4) Clause #3: Governance and Decision-Making Thresholds
A major negotiation point is what requires simple majority vs enhanced approval.
Common “high-risk” actions that founders/investors often want to control through higher thresholds include:
- borrowing above a threshold
- granting guarantees/pledges
- selling key assets
- related-party transactions
- changing business scope
- appointing/removing managers/directors
- opening/closing branches
In many deals, the AoA is designed to reflect “reserved matters” so that key protections are enforceable through corporate mechanisms.
5) Clause #4: Management Appointment, Removal, and Terms
Foreign investors frequently lose control not because of ownership, but because the AoA makes removal or replacement of management difficult.
Key points to negotiate:
- how managers/directors are appointed
- term lengths and renewal rules
- removal mechanics and voting thresholds
- whether management can be structured as a single executive or multiple executives
- whether certain shareholders have nomination rights
A clean governance design prevents deadlock and reduces litigation risk.
6) Clause #5: Representation and Signing Authority (Operational Control)
Signing authority is one of the most critical practical clauses.

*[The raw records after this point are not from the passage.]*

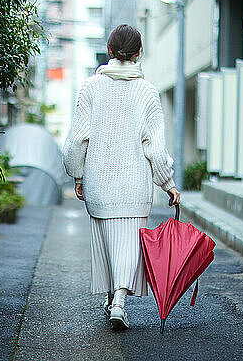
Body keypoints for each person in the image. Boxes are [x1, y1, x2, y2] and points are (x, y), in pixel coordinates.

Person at [62, 24, 180, 330]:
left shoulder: (90, 88)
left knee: (105, 241)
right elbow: (155, 146)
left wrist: (77, 175)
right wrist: (168, 183)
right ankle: (119, 302)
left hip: (99, 182)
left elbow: (78, 140)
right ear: (139, 53)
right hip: (134, 185)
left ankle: (111, 297)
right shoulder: (148, 92)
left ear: (109, 50)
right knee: (128, 243)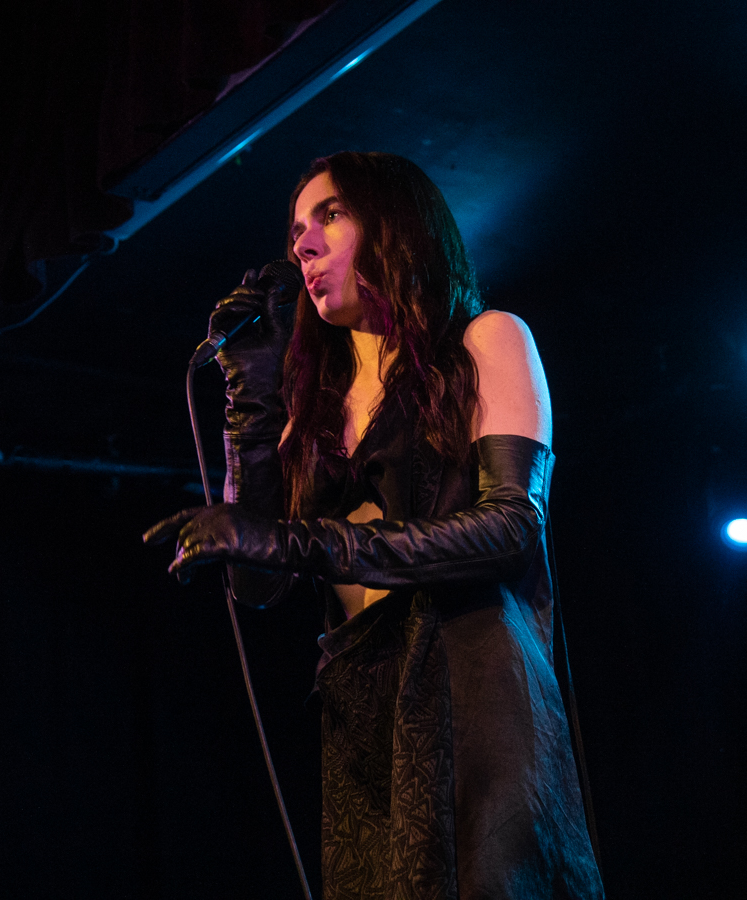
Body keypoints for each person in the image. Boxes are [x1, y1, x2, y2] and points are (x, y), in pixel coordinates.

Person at [145, 152, 604, 899]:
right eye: (296, 230)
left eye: (330, 216)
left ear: (397, 225)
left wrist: (311, 542)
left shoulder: (486, 340)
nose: (304, 244)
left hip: (467, 672)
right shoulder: (313, 416)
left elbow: (511, 525)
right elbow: (257, 581)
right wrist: (252, 407)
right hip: (362, 697)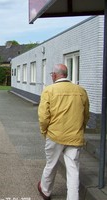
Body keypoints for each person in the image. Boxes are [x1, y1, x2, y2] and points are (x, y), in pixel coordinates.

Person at [37, 64, 89, 200]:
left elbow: (43, 117)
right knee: (73, 170)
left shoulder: (49, 91)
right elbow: (86, 115)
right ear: (66, 74)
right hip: (75, 136)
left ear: (54, 75)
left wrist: (44, 131)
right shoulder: (81, 91)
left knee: (51, 164)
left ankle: (45, 191)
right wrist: (80, 129)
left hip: (55, 135)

Even if shareholders agree on strategy, the company is legally bound by signatures given under representation rules.
A strong AoA should support:
- single vs joint signature models
- limits by transaction amount and type
- authority matrix logic for high-risk actions (loans, guarantees, leases)
Practical reality: If signing authority is too broad, the company can be bound to obligations that shareholders never approved.

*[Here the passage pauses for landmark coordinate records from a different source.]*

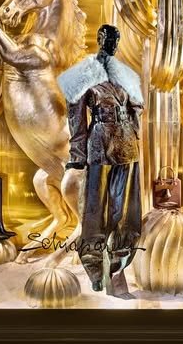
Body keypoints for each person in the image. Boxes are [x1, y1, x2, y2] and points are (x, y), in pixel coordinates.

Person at [58, 24, 143, 299]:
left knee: (125, 211)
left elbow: (135, 109)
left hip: (127, 146)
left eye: (116, 40)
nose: (112, 44)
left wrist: (134, 132)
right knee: (95, 211)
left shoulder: (124, 74)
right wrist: (77, 156)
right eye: (108, 38)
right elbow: (76, 119)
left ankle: (118, 265)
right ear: (99, 39)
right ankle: (95, 268)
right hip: (99, 145)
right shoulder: (84, 73)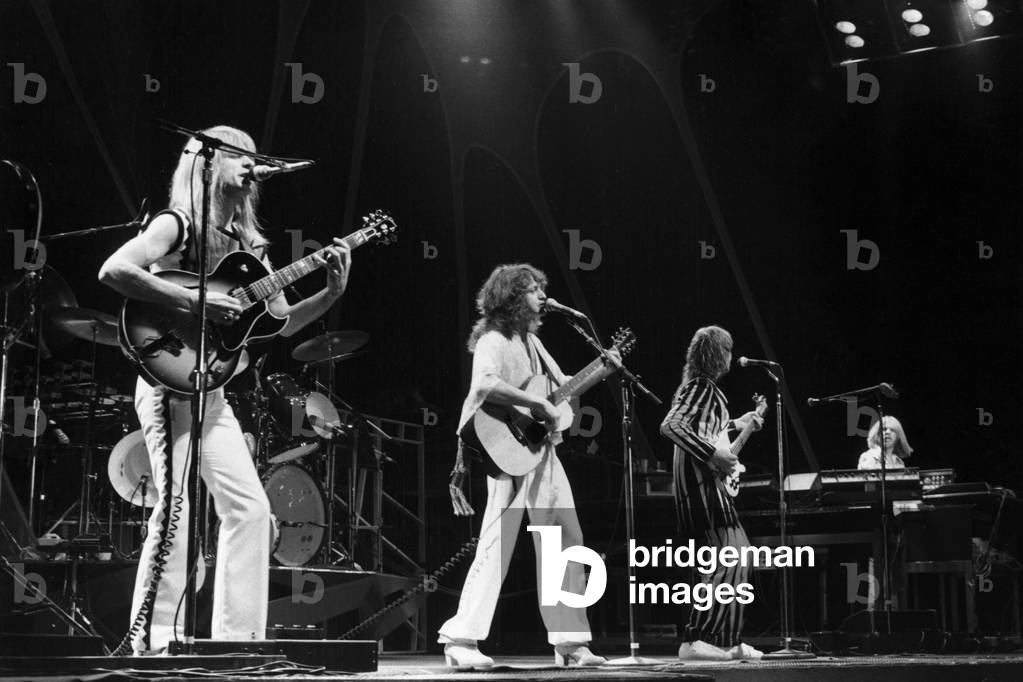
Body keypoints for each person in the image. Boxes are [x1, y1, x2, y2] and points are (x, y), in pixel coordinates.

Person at [98, 125, 351, 654]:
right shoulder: (178, 223)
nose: (250, 166)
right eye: (239, 156)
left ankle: (239, 639)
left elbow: (280, 323)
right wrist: (194, 303)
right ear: (205, 162)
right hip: (168, 380)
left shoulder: (247, 244)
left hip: (212, 392)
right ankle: (154, 637)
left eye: (255, 159)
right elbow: (115, 269)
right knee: (178, 509)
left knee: (252, 510)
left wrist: (330, 292)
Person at [440, 264, 608, 669]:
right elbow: (483, 386)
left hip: (540, 451)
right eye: (533, 290)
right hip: (507, 451)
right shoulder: (493, 339)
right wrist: (535, 404)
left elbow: (558, 385)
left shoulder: (532, 341)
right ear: (513, 298)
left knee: (565, 537)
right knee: (496, 545)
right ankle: (460, 639)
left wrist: (600, 369)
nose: (542, 298)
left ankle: (570, 644)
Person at [660, 325, 764, 661]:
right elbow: (672, 425)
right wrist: (711, 454)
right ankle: (695, 640)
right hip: (701, 487)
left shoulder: (702, 390)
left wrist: (737, 423)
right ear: (718, 354)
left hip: (705, 486)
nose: (731, 357)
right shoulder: (702, 387)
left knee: (738, 555)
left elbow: (707, 427)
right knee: (730, 556)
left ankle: (725, 640)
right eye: (728, 350)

7) Clause #6: Share Transfer Restrictions and Approvals
Share transfers are where the AoA becomes a real “protection tool.”

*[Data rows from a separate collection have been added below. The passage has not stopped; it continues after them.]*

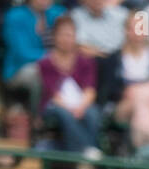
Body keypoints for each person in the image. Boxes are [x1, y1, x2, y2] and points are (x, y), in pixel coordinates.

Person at [38, 17, 103, 159]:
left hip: (80, 103)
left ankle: (83, 153)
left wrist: (80, 107)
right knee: (64, 114)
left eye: (70, 35)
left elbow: (90, 90)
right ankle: (86, 153)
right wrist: (71, 108)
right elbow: (52, 93)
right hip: (56, 104)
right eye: (62, 35)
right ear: (55, 37)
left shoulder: (86, 61)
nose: (66, 39)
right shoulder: (45, 63)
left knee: (92, 113)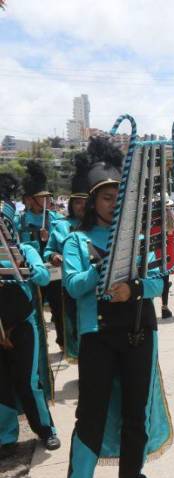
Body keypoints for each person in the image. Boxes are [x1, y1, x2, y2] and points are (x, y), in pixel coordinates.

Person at [62, 136, 173, 478]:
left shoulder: (142, 241)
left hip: (139, 334)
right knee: (89, 415)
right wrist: (103, 269)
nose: (114, 203)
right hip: (98, 336)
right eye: (107, 198)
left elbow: (161, 281)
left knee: (134, 414)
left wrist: (136, 288)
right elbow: (73, 286)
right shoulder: (76, 240)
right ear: (92, 202)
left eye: (118, 196)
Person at [0, 176, 60, 459]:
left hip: (22, 325)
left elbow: (44, 275)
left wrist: (25, 268)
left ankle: (46, 429)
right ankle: (6, 437)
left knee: (28, 381)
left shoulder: (26, 250)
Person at [44, 153, 89, 360]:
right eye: (77, 202)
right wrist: (53, 256)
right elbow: (48, 250)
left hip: (91, 285)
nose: (81, 206)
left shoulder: (97, 226)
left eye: (85, 202)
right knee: (71, 324)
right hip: (68, 285)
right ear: (71, 203)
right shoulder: (60, 225)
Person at [19, 161, 66, 347]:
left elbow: (64, 243)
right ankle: (40, 345)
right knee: (34, 311)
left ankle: (63, 341)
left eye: (48, 197)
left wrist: (49, 241)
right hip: (33, 273)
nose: (47, 200)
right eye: (42, 197)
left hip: (54, 271)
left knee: (59, 308)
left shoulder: (57, 219)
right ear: (30, 199)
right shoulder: (20, 220)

Common negotiation points:
- approvals required for transfers
- restrictions on selling to competitors
- permitted transferees (affiliates, group companies)
- pre-emption rights and timeline mechanics
- consequences of unauthorized transfers
Foreign founders should ensure AoA transfer rules align with their shareholders’ agreement to avoid gaps and enforceability problems.
8) Clause #7: Profit Distribution and Reserve Policy (Practical Expectations)
Many shareholder disputes start with dividends. While distribution depends on profits and legal rules, the AoA can clarify:
- dividend policy expectations (where relevant)
- reserve approach and timing
- approval process and meeting mechanics
Clear policy reduces conflict and improves investor trust.
9) Clause #8: Meeting Procedures and Information Rights
Operational conflict often arises from “information asymmetry.” AoA and governance systems should provide:
- meeting call procedures and notice periods
- quorum and voting rules
- minutes and decision documentation standards
- information rights and access procedures (often complemented by SHA)
For foreign shareholders, predictable procedure is essential—especially when they are not physically present in Turkey.
10) Common AoA Mistakes in Turkey (And How to Avoid Them)
- using a generic template with no transfer restrictions
- unclear thresholds for major decisions
- broad signing authority with no internal control logic
- management removal rules that create deadlock
- inconsistencies between AoA and the shareholders’ agreement
- an activity scope that conflicts with banking/compliance reality
The best AoA is not the longest. It is the one that matches the deal logic and prevents predictable conflict.
FAQ
Is the Articles of Association required to incorporate in Turkey?
Yes. The AoA is a core incorporation document and is registered through the Trade Registry process.
Can shareholders change the AoA later?
Yes, typically through formal corporate resolutions and registration procedures, but changing it later can be costly and may require negotiation with other shareholders.
Do foreign investors need a customized AoA?
In most multi-shareholder or investment scenarios, yes. A customized AoA prevents transfer disputes, authority issues, and governance deadlocks.